Senator Jacqui Lambie’s quest to get “ordinary people” into politics at the state level is over after her party imploded in Tasmania five months after an election.
Now-independents Miriam Beswick and Rebekah Pentland, two of three Jacqui Lambie Network candidates voted in at the March state poll, were ejected from the party by Lambie on Saturday for being “too cosy” with the Liberal minority government and for not holding the state infrastructure minister to account.
It is not the first time MPs have left the network – fellow Tasmanian and senator Tammy Tyrrell departed in March, saying Lambie was dissatisfied with her performance.

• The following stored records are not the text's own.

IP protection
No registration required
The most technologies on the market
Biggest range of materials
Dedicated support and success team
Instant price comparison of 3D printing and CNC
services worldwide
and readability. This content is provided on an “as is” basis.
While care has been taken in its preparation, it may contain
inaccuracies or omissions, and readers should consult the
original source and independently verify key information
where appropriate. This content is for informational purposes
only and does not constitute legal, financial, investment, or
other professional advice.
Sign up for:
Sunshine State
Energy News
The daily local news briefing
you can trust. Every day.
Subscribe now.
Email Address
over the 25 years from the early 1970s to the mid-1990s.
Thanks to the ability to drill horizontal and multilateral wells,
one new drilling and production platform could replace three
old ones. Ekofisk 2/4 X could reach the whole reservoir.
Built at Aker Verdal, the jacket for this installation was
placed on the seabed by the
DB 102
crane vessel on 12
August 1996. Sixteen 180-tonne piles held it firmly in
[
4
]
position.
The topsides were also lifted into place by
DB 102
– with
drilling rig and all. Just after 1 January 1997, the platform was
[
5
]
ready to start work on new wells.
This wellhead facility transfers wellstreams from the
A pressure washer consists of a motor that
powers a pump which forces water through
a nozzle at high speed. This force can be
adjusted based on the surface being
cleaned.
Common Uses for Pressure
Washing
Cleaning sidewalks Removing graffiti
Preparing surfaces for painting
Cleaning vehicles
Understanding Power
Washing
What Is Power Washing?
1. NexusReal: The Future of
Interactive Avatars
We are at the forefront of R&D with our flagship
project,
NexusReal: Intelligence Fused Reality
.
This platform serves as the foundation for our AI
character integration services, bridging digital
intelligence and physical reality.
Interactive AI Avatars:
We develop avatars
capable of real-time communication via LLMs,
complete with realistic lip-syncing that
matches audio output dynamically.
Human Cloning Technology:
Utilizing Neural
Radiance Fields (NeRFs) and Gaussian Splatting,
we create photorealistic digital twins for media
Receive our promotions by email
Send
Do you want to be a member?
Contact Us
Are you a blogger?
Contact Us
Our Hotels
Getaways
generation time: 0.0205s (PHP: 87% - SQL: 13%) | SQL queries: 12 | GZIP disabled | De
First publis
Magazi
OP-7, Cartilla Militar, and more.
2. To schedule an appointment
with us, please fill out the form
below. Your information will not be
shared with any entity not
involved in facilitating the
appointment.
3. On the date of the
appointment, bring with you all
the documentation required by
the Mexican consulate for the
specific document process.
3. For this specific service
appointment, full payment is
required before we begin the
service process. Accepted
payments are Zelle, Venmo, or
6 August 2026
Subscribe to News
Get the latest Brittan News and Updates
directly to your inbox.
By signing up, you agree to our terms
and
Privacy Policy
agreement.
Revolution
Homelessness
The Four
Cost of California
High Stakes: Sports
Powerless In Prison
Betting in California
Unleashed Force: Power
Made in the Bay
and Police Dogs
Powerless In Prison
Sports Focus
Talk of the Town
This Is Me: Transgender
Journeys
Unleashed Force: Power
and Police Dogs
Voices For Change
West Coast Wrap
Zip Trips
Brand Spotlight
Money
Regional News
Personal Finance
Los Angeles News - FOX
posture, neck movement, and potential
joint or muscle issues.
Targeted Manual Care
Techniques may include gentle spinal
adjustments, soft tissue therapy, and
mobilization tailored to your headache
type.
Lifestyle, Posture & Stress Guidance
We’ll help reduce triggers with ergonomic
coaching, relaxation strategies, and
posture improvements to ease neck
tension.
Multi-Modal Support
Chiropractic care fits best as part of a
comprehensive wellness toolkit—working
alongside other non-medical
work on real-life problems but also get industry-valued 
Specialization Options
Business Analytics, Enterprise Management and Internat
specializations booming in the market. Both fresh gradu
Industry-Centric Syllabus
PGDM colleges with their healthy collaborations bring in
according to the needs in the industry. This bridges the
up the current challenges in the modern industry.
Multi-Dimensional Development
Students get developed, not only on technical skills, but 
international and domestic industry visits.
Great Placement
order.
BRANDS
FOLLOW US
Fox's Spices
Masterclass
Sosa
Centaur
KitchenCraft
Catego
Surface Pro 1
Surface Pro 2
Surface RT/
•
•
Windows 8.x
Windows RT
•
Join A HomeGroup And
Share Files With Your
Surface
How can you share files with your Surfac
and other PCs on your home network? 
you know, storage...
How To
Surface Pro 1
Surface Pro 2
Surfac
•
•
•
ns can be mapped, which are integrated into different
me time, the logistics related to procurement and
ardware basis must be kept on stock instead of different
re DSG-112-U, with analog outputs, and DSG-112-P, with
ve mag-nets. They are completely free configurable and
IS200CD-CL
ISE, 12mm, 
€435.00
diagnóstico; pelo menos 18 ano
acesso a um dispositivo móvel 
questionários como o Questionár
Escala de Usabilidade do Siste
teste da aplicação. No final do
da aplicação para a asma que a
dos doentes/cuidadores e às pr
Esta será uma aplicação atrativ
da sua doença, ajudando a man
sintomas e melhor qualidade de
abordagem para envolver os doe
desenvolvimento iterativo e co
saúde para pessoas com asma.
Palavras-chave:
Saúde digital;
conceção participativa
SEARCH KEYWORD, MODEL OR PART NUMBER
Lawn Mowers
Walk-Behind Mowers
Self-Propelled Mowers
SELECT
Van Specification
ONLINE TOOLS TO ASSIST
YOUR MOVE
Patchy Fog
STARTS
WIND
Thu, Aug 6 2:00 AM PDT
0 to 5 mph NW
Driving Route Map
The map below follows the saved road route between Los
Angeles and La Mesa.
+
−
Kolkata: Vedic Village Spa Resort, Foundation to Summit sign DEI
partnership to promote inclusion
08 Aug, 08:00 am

Lambie said she planned to continue running candidates at Senate elections in NSW, Queensland and South Australia.
But she said the weekend’s drama signalled the end of her network running candidates at state level.
“What I’ve done is try to get ordinary Tasmanians into politics,” Lambie told ABC radio today.
“To ordinary Tasmanians who want a shot in politics now, I am not big enough to make that happen.”
Lambie was elected in 2013 as a candidate for Clive Palmer’s party but left the next year and registered her own party in 2015.
She indicated her network did not have the resources to help inexperienced politicians but would again back Andrew Jenner, the sole remaining network MP in Tasmania’s parliament, if he wanted to run at the next election.
The network picked up 6.7 per cent of the primary vote at the March Tasmanian election, capitalising on a 12 per cent swing against the Liberal government.
Beswick and Pentland on Tuesday inked a fresh deal to support the Liberals, who hold just 14 of 35 lower-house seats.
The pair accused Lambie of not consulting when weighing in on state issues and not respecting their autonomy.